All lines from the one containing "- Added support" to the final line of the material should be retyped exactly. Nothing else belongs in the response.

- AVAILABLE DATA:

▬▬▬▬▬▬▬▬▬▬

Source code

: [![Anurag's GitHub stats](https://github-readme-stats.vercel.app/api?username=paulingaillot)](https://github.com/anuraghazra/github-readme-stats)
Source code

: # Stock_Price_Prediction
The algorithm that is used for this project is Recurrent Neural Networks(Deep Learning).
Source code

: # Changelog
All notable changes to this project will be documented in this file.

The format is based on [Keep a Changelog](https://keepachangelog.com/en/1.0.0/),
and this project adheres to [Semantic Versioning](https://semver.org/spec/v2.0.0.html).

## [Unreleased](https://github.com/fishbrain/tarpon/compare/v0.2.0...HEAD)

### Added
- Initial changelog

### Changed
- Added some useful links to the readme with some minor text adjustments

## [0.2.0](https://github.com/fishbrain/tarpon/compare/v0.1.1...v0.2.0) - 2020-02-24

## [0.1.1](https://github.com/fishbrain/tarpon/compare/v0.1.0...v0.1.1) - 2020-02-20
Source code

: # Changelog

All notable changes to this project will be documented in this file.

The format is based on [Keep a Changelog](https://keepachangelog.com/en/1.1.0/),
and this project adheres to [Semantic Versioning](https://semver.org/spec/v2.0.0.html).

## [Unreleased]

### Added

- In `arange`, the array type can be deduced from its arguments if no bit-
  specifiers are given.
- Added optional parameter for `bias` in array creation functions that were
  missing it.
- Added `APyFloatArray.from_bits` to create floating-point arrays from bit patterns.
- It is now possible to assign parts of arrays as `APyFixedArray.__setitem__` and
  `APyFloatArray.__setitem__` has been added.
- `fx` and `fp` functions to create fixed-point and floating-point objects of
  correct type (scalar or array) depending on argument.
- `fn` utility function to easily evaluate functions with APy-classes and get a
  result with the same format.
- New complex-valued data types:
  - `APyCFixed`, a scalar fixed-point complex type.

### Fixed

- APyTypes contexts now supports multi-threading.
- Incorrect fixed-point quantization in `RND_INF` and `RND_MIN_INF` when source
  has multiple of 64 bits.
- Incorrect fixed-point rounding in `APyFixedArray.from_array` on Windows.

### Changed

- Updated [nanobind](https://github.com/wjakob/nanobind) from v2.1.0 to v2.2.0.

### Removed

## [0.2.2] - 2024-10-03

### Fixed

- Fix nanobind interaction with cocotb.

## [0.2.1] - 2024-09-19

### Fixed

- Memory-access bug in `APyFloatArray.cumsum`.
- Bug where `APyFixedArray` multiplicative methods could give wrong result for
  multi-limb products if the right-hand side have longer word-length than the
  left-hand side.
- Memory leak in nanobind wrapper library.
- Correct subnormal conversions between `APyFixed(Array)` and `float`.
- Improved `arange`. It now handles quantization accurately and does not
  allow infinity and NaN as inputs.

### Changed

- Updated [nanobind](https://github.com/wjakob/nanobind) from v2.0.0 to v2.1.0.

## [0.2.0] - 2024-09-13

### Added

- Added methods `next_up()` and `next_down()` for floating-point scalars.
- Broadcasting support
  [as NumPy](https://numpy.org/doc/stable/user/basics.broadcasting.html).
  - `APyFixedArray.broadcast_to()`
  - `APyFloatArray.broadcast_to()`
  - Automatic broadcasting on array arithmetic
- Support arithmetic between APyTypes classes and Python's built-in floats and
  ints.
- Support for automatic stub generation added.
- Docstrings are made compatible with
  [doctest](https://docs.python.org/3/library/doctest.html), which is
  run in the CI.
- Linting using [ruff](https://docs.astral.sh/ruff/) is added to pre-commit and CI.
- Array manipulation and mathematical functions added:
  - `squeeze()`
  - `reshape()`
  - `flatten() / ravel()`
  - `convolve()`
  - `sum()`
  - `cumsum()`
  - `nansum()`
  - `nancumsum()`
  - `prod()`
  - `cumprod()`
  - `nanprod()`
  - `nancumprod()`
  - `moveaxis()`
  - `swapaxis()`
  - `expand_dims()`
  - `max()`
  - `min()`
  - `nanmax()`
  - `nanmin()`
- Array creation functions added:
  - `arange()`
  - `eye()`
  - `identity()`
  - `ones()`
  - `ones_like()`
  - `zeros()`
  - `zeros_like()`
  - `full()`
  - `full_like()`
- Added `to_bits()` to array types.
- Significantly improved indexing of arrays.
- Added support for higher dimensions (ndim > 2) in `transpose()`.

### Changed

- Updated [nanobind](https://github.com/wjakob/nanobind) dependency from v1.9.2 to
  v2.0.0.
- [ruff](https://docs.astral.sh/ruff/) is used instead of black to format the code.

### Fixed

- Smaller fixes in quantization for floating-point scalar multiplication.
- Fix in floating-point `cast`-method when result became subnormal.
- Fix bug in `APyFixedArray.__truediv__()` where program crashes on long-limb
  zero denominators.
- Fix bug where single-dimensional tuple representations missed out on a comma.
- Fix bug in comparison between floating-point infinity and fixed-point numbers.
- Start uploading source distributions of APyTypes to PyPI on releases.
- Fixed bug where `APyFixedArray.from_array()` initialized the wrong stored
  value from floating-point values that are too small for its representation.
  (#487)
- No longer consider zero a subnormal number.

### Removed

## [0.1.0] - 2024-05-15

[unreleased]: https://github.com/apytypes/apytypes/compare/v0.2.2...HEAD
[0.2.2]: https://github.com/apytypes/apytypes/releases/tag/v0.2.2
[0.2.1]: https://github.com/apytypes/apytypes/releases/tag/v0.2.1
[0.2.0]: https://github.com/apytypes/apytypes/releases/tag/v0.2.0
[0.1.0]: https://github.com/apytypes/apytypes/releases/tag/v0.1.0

▬▬▬▬▬▬▬▬▬▬

- YOUR SOLUTION:
- Added support for higher dimensions (ndim > 2) in `transpose()`.

### Changed

- Updated [nanobind](https://github.com/wjakob/nanobind) dependency from v1.9.2 to
  v2.0.0.
- [ruff](https://docs.astral.sh/ruff/) is used instead of black to format the code.

### Fixed

- Smaller fixes in quantization for floating-point scalar multiplication.
- Fix in floating-point `cast`-method when result became subnormal.
- Fix bug in `APyFixedArray.__truediv__()` where program crashes on long-limb
  zero denominators.
- Fix bug where single-dimensional tuple representations missed out on a comma.
- Fix bug in comparison between floating-point infinity and fixed-point numbers.
- Start uploading source distributions of APyTypes to PyPI on releases.
- Fixed bug where `APyFixedArray.from_array()` initialized the wrong stored
  value from floating-point values that are too small for its representation.
  (#487)
- No longer consider zero a subnormal number.

### Removed

## [0.1.0] - 2024-05-15

[unreleased]: https://github.com/apytypes/apytypes/compare/v0.2.2...HEAD
[0.2.2]: https://github.com/apytypes/apytypes/releases/tag/v0.2.2
[0.2.1]: https://github.com/apytypes/apytypes/releases/tag/v0.2.1
[0.2.0]: https://github.com/apytypes/apytypes/releases/tag/v0.2.0
[0.1.0]: https://github.com/apytypes/apytypes/releases/tag/v0.1.0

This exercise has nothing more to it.